Lack of accountability is a threat
As Lowdown has been warning for some time, many trust boards (and even larger-scale ‘provider collaboratives’ that may span a whole ICB area) have for some time been taking controversial discussions and decisions on cutbacks and job losses in closed session, rather than in public, adds to the veil of secrecy and the problems for local communities or specific groups of staff and their unions seeking ways to raise their concerns.

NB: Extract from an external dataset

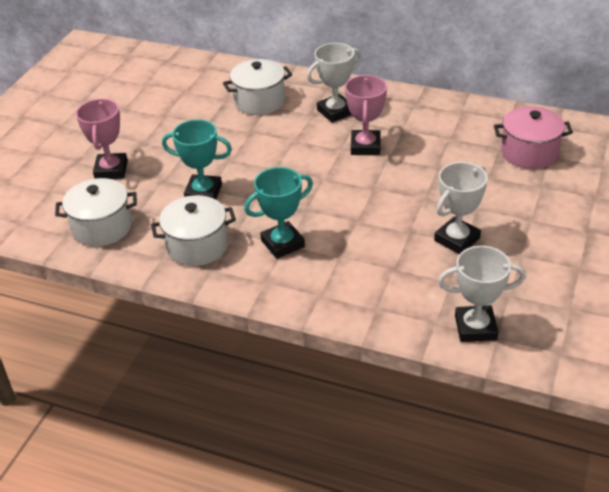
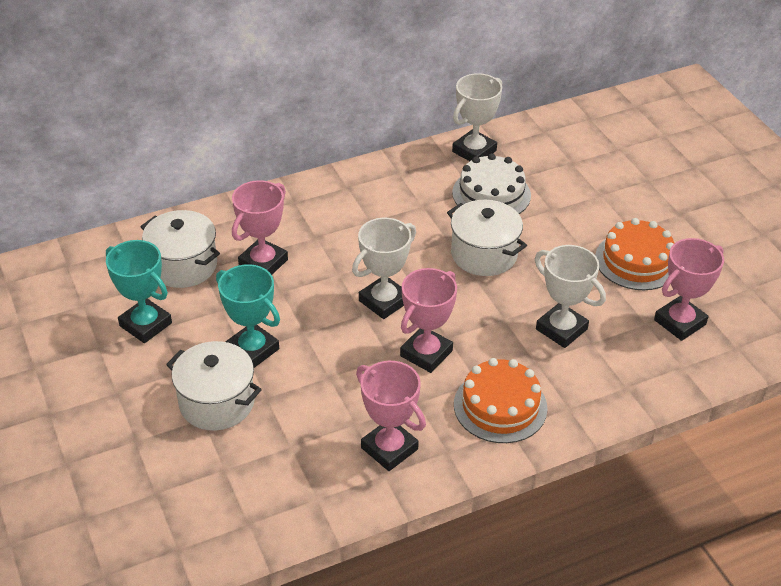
orange cake: none = 0 -> [454,358,548,443] [595,218,675,290] = 2
pink pot: [494,106,573,169] = 1 -> none = 0
pink trophy: [76,99,128,179] [345,75,387,155] = 2 -> [232,180,288,275] [356,361,426,471] [400,268,457,373] [654,238,724,341] = 4
white cake: none = 0 -> [452,153,531,214] = 1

To complete the picture of reduced public access and accountability, the abolition of NHS England, too, and the merging of its many responsibilities into the Department of Health and Social Care, means even the limited level of information that has been published alongside the live-streamed and recorded NHSE Board meetings will come to an end. The DHSC Board, such as it is, has always functioned behind firmly locked doors with public and press excluded. This provides the kind of secrecy within which Mr Milburn feels most free to act on his agenda without any public scrutiny at all.
These erosions of what was already limited levels of accountability are barely being discussed. Many campaigners have been entirely unaware of the openings that still existed, and many more have been frustrated at the lack of action or any signs of life from Healthwatch at local level.
But surely nobody can believe that the feedback from individual patients via the NHS App can give a louder or firmer voice than a body set up to reflect, raise, and follow through local concerns.
Nor can it substitute for the opportunity at least to gain up-to-date information from open sessions of key bodies and keep up to date with events and decisions, giving at least an outside chance of challenging when things seem to be going wrong.
Labour is proving itself to be the party that cuts off the last remnants of local NHS accountability, and tries to fob off patients and the public with the kind of tokenistic automated “feedback” nonsense that now annoys us all as customers after we make any online purchase.